* [What needs to be done]
Filtering the records below, copy only those lines that include the word "logs".

* [Data for review]
——

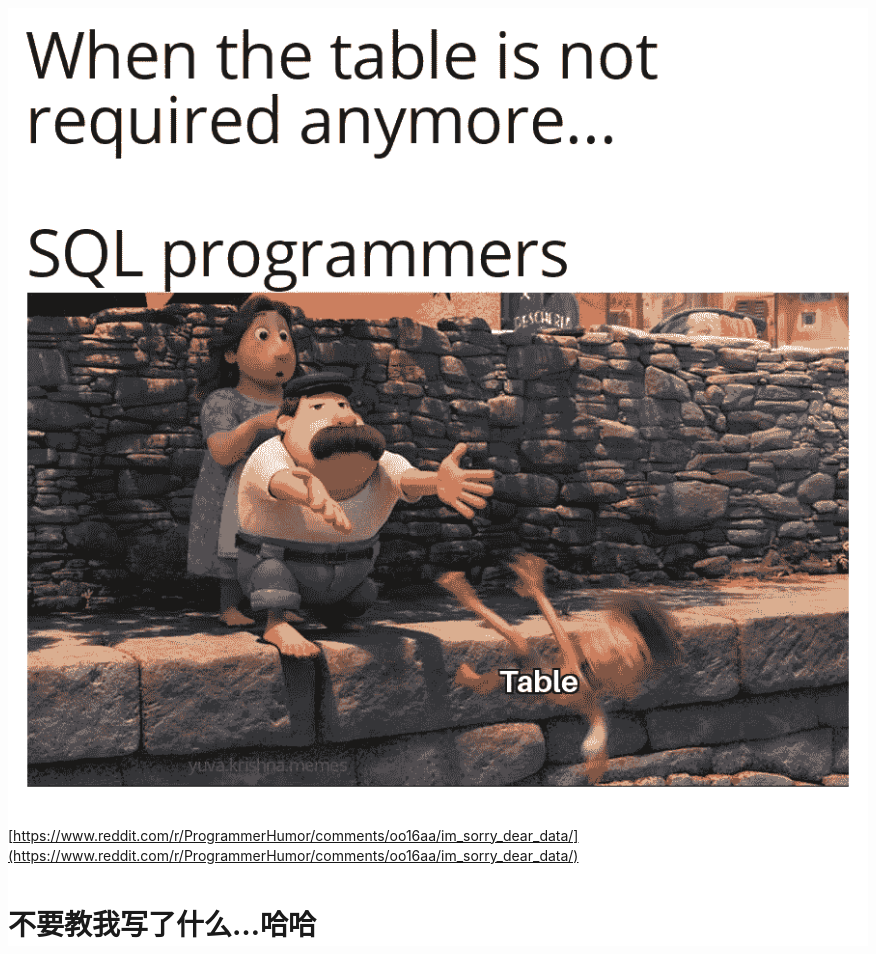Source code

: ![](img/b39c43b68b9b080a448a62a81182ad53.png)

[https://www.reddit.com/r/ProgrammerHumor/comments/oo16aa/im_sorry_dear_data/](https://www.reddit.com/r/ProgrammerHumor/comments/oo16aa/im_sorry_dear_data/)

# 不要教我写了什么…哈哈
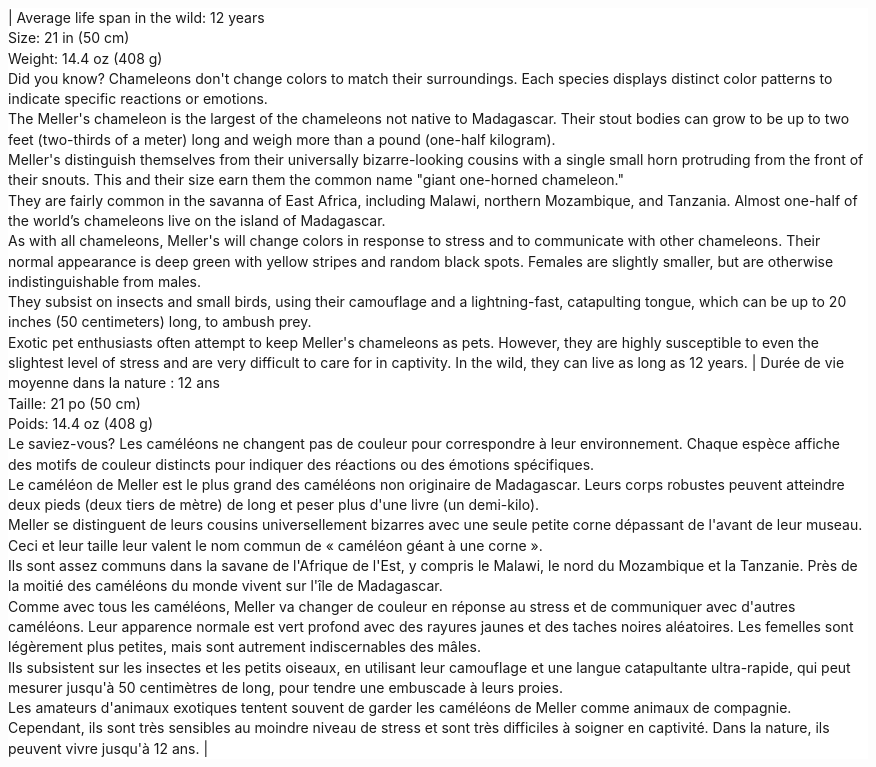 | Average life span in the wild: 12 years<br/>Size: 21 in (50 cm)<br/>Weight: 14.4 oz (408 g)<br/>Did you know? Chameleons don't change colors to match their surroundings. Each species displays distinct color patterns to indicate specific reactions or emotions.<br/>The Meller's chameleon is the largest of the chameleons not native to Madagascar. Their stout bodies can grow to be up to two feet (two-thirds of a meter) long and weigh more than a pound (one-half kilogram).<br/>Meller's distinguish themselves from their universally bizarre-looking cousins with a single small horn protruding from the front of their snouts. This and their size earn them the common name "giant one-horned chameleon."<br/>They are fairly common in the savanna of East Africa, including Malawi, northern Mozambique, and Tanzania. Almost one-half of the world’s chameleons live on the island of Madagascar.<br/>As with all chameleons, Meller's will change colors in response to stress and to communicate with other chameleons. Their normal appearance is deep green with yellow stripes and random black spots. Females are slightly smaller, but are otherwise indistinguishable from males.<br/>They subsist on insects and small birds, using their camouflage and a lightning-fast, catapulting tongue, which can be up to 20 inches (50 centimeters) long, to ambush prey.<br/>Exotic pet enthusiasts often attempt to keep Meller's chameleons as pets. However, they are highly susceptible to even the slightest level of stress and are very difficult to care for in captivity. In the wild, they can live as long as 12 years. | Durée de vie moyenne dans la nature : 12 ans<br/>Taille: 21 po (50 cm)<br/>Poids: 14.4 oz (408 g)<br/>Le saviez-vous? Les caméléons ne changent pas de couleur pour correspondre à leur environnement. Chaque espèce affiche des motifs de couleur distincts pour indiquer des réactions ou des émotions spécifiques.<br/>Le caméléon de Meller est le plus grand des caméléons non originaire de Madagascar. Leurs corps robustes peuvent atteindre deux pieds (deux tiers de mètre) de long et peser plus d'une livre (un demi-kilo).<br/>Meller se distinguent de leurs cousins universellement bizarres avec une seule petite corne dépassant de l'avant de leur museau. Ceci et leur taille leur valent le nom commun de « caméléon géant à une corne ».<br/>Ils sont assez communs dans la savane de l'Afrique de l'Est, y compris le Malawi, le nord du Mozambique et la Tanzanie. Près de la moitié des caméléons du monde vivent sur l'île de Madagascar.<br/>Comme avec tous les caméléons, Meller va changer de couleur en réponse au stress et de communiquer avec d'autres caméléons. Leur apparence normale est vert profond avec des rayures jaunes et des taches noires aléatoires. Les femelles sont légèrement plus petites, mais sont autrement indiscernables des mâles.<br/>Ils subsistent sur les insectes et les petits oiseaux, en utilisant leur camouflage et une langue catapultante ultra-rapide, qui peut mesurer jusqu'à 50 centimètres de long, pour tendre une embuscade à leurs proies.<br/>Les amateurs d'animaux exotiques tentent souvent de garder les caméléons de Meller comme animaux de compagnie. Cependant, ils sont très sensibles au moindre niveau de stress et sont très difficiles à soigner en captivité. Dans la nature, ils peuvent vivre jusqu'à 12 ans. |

——

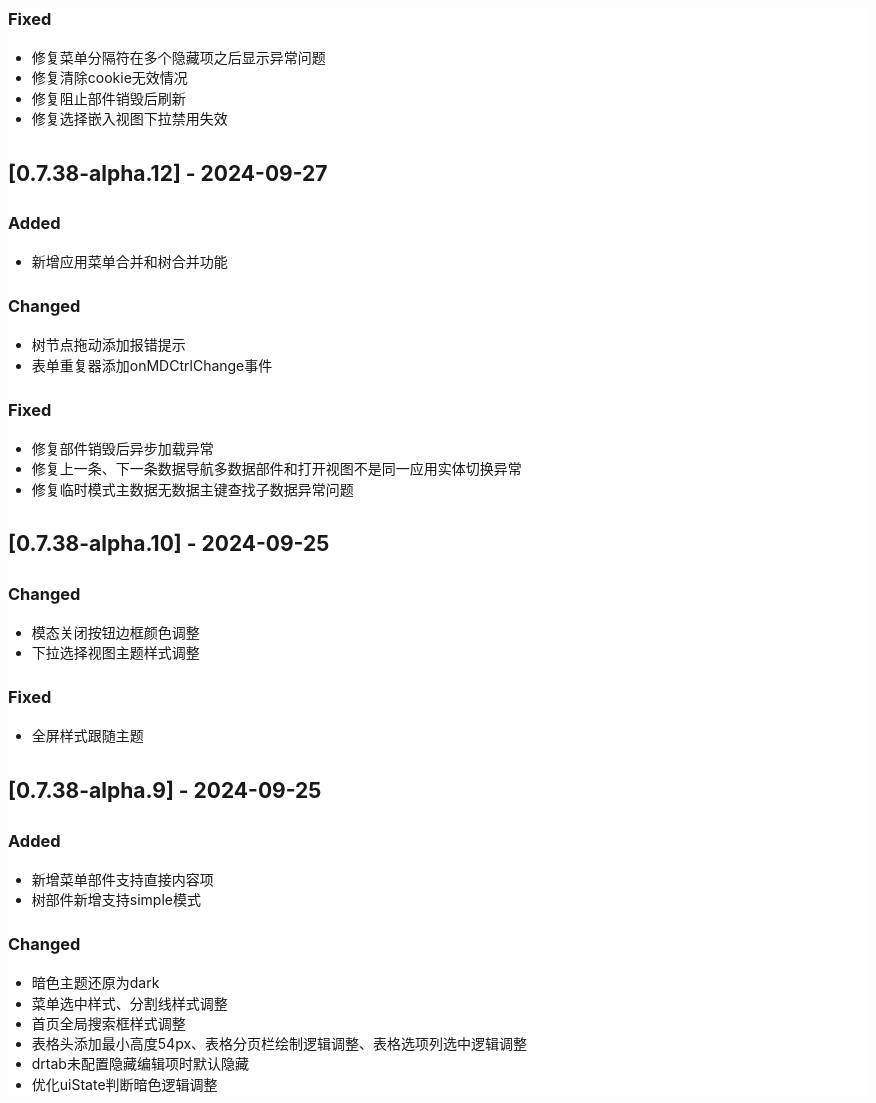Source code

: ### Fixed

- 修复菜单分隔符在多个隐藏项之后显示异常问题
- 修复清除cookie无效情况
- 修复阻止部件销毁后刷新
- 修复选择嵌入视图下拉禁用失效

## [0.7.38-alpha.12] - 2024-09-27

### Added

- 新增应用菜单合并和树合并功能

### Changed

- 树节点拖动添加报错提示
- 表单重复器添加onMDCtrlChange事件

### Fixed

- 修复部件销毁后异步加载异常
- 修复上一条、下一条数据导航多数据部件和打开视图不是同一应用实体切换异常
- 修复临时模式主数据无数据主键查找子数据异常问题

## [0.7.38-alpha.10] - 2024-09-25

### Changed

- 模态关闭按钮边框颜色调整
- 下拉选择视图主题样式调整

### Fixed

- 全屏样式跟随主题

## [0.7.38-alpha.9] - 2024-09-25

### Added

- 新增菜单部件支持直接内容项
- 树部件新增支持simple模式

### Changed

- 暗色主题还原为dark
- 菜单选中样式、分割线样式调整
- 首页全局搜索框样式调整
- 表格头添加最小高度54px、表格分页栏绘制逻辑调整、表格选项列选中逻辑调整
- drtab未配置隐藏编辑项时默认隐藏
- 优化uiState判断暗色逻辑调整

——

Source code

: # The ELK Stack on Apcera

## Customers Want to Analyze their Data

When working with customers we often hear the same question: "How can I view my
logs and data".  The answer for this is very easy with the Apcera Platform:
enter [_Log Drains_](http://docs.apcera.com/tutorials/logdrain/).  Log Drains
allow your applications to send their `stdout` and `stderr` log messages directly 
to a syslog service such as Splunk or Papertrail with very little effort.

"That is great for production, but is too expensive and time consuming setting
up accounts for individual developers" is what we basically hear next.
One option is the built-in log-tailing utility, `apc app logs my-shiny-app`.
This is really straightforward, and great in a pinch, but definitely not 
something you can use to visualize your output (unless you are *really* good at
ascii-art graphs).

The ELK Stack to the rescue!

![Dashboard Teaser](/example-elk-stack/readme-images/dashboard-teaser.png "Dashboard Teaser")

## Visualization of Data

——

* [Output]
logs and data".  The answer for this is very easy with the Apcera Platform:
One option is the built-in log-tailing utility, `apc app logs my-shiny-app`.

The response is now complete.